EXERCISE INSTRUCTIONS:
With both ends included, repeat exactly the lines of the entries below from the one containing "X1150Y1045D01*" down to the one containing "X49Y648D01*", and no others.

ENTRIES SUPPLIED:
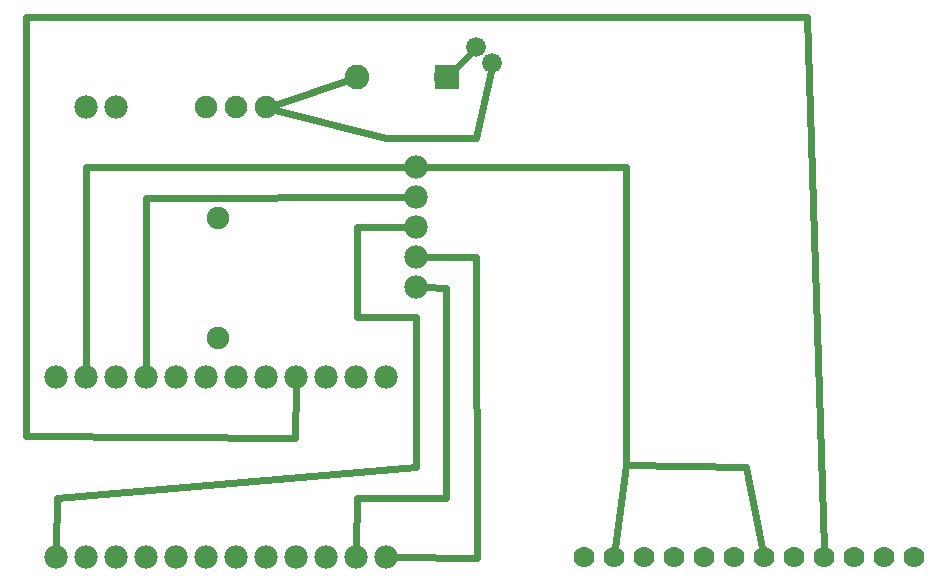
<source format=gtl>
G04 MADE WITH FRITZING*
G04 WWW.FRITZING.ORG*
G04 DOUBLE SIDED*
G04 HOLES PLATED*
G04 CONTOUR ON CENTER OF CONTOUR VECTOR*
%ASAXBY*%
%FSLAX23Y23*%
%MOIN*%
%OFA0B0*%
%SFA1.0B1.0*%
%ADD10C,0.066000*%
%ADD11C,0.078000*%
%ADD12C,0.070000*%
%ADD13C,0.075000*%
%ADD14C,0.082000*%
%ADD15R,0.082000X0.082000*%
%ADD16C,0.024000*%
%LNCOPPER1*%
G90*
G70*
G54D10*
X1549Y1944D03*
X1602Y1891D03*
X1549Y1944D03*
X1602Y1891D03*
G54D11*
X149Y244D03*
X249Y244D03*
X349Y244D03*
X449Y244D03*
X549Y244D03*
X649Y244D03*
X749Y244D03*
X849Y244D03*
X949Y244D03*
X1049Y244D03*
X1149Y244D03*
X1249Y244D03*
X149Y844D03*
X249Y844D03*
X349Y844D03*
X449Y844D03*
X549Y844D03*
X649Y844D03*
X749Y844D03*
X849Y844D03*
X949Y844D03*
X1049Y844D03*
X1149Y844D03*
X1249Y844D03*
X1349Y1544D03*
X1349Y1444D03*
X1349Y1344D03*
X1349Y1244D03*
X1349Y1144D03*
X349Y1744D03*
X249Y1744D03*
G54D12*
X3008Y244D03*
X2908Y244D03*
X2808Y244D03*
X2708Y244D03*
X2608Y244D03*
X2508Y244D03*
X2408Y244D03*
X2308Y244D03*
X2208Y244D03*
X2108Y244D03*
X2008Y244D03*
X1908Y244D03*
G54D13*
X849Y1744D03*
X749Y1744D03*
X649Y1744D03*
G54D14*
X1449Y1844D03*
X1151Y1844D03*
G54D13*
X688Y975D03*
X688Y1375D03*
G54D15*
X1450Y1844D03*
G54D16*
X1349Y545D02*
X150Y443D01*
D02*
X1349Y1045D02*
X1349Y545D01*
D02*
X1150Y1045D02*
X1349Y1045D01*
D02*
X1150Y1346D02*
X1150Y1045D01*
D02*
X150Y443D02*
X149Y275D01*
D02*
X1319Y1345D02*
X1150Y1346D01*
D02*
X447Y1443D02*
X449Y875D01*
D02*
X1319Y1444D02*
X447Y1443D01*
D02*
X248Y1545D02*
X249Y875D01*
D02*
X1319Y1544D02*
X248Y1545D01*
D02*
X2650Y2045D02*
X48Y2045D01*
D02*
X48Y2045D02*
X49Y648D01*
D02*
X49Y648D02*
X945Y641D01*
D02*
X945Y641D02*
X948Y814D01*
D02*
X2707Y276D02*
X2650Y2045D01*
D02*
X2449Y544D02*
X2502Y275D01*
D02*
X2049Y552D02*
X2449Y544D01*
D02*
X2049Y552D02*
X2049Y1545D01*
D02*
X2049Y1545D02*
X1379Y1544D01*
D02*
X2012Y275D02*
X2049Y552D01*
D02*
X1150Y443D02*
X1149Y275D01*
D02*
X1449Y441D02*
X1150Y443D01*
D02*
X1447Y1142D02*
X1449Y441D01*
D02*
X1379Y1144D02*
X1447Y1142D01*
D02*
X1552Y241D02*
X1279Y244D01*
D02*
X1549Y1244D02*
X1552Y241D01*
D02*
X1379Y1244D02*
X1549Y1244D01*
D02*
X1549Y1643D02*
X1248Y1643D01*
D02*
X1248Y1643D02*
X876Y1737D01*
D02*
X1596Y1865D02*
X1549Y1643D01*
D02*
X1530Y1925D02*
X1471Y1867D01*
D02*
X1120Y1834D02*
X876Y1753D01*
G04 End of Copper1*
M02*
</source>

FINAL ANSWER:
X1150Y1045D01*
D02*
X150Y443D02*
X149Y275D01*
D02*
X1319Y1345D02*
X1150Y1346D01*
D02*
X447Y1443D02*
X449Y875D01*
D02*
X1319Y1444D02*
X447Y1443D01*
D02*
X248Y1545D02*
X249Y875D01*
D02*
X1319Y1544D02*
X248Y1545D01*
D02*
X2650Y2045D02*
X48Y2045D01*
D02*
X48Y2045D02*
X49Y648D01*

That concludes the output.